El plano estratégico de Podemos, hoy la mayor fuerza, proyectada, electoral en España, se basa totalmente en esta concepción hegemónica, que viene de Gramsci, Laclau y Ererrón. La lectura es que las jornadas del Movimiento de 15 de Mayo (15-M), en 2011, rompieron el sentido del horizonte del régimen monárquico de 1978, en su alternancia entre el PSOE y el PP. Se abrió así, con el 15-M, un significante vacío que entró en disputa. Sin embargo, hasta el momento, ninguna fuerza organizada consiguió ocuparlo para conferir un nuevo sentido social global. Esta incapacidad llevó al régimen antiguo a extenderse, a pesar de la crisis destituyente, inclusive iniciando actuaciones de rehabilitación a los moldes de la revolución pasiva.
El surgimiento avasallador de Podemos se puede explicar, así, por estar en el lugar adecuado y en el momento adecuado, asumiendo la tarea de tomar para sí el significante vacío del 15-M. Esto implica tomar un discurso capaz de reunir una mayoría social que atraiga a los segmentos de la sociedad fluctuantes, reuniendo las fuerzas dispersas (y dispersadas por la represión) y los múltiples significados políticos. De ahí la idea, tan presente en el discurso de Pablo Iglesias, tomando el «centro del tablero.» Es decir, para afirmar una nueva universalidad que se compone de la totalidad de la sociedad post-15M. Esto significa una amplia y transversal síntesis que, a semejanza del MAS en Bolivia, pueda consolidar el ciclo insurgente en un nuevo ciclo institucional, llevando a la reforma del Estado y de la representación de los nuevos movimientos como sujetos activos.
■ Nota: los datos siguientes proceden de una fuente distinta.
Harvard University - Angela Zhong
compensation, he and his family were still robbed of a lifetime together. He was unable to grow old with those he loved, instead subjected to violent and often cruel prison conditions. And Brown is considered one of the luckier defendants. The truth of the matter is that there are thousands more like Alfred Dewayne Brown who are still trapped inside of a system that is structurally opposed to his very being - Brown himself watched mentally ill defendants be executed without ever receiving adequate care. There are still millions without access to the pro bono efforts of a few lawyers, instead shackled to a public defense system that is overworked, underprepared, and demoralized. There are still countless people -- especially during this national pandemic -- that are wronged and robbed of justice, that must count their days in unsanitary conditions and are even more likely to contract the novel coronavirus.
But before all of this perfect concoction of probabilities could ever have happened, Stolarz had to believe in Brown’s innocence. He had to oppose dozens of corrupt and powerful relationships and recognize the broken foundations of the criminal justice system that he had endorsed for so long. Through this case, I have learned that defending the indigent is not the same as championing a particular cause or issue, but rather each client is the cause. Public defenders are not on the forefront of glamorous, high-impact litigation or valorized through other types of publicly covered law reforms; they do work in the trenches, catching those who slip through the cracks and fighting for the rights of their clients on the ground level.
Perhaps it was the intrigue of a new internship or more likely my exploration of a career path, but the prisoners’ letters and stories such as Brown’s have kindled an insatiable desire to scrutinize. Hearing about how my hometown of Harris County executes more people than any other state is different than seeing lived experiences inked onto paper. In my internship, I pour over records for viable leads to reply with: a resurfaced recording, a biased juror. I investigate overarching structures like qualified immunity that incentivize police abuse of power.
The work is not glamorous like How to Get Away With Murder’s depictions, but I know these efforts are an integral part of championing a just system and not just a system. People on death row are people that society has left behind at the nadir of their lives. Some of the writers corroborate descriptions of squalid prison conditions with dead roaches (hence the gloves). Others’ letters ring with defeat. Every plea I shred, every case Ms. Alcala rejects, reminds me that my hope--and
La embestida contra-hegemónica de Podemos, según el diseño de sus dirigentes, no es ni frentista [de frente popular] –lo que sería una mera unificación cuantitativa y táctica de las fuerzas de oposición– en clave de imposición vanguardista– un intento de toma del poder disociada de las fuerzas sociales no representadas. En cambio, significaría un cambio cualitativo y duradero en el horizonte de significación, integrando las diversas demandas, deseos y sujetos políticos a una nueva universalidad concreta.
La crítica del populismo
Una primera crítica de las teorías de la hegemonía, de Gramsci a Iglesias, está en el hecho de que se da demasiada importancia a los intelectuales. Por supuesto, intelectual, aquí, no debe confundirse con académico. En gramsciano, intelectual es cualquiera de los produce discurso. En las sociedades del capitalismo tardío, esto significa los líderes culturales, músicos, celebridades, presentadores de televisión, en fin, la producción de los medios de comunicación en general. En las teorías post-gramscianas, la comunicación asume una gran centralidad.
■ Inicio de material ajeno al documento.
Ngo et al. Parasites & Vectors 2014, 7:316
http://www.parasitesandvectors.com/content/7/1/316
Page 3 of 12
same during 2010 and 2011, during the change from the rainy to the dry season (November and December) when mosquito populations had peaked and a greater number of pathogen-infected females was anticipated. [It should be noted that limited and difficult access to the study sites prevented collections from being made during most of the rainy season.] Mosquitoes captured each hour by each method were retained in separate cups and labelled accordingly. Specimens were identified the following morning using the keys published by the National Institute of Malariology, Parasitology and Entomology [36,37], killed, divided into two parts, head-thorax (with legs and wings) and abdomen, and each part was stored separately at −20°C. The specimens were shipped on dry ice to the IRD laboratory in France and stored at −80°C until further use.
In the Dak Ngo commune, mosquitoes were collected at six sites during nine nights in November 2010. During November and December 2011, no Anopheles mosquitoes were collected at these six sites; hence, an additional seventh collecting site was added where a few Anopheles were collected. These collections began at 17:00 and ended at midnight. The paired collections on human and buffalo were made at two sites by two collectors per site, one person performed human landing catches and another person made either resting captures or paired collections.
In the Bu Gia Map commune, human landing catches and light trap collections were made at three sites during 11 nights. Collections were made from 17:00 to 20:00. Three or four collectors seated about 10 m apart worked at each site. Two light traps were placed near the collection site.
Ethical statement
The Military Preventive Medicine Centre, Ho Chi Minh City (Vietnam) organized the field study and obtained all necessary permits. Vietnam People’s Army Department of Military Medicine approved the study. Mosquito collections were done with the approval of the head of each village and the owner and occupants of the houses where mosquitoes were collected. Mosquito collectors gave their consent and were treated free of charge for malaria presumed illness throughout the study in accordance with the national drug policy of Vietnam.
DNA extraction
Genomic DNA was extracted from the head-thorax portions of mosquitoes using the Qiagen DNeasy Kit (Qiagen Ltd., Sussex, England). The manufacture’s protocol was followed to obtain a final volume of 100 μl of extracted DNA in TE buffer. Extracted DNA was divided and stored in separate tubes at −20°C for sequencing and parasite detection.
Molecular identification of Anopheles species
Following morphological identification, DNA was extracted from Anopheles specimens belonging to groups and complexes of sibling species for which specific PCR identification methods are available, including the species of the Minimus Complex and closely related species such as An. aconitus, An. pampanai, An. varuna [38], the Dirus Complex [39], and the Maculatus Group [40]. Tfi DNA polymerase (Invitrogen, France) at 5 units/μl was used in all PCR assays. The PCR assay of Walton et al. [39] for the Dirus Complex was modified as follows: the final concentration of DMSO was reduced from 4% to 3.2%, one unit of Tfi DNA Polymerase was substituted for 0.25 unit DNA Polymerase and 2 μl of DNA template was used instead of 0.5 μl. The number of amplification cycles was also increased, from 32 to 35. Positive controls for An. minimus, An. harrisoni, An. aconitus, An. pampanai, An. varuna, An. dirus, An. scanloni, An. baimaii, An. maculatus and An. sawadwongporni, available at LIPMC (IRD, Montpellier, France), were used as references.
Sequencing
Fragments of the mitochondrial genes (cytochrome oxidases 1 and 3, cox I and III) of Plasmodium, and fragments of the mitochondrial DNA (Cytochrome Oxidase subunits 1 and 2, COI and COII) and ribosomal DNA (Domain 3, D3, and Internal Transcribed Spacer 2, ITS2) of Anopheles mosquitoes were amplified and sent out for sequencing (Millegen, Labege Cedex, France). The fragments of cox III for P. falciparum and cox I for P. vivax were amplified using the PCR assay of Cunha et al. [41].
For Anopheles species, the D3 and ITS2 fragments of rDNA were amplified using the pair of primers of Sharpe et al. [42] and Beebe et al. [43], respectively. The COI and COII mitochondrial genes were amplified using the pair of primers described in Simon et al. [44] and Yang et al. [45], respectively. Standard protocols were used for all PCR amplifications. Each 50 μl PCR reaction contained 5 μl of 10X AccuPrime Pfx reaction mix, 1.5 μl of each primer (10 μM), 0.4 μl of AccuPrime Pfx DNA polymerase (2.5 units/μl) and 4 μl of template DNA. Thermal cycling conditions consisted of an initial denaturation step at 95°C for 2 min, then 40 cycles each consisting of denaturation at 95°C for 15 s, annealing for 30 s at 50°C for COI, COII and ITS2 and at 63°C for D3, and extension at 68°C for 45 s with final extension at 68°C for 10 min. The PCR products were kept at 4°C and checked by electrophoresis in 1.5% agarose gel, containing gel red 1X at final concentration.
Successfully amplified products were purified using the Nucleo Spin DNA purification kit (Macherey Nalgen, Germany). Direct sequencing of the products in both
En Brasil, esta tendencia puede ser constada con la profusión de análisis que ponen demasiado énfasis en el papel de los «grandes medios» en la articulación de la voluntad colectiva. No es de extrañar que, de acuerdo con el diagnóstico de esta línea hegemonista, uno de los mayores obstáculos para la contra-hegemonía consiste en la impermeabilidad de la radio y la TV para las identidades políticas subalternas. El «significante vacío» permanecería bloqueado.
Para Gramsci, los intelectuales alineados con las fuerzas históricamente emergentes deben sumergirse en la actividad militante cotidiana, en la participación orgánica, en la vida práctica como constructor, organizador, persuasor. Mas allá de fundirse en el pueblo, el intelectual estaría trabajando, así, para la construcción de la conciencia nacional-popular que aspira a convertirse en pueblo.
En el Brasil del siglo XX, se multiplicaron los intelectuales, generalmente formados en las clases medias, que se atribuyen la misión histórica de concientizar (y, por lo menos al principio, conducir) a los proletarios. Lo que va desde la pedagogía del oprimido de Freire o el teatro de arena de Boal, dedicados a la activación de la clase desde dentro, hasta los líderes de los movimientos sociales, como Guilherme Boulos, del MTST [Movimiento de Trabajadores Sin Tierra].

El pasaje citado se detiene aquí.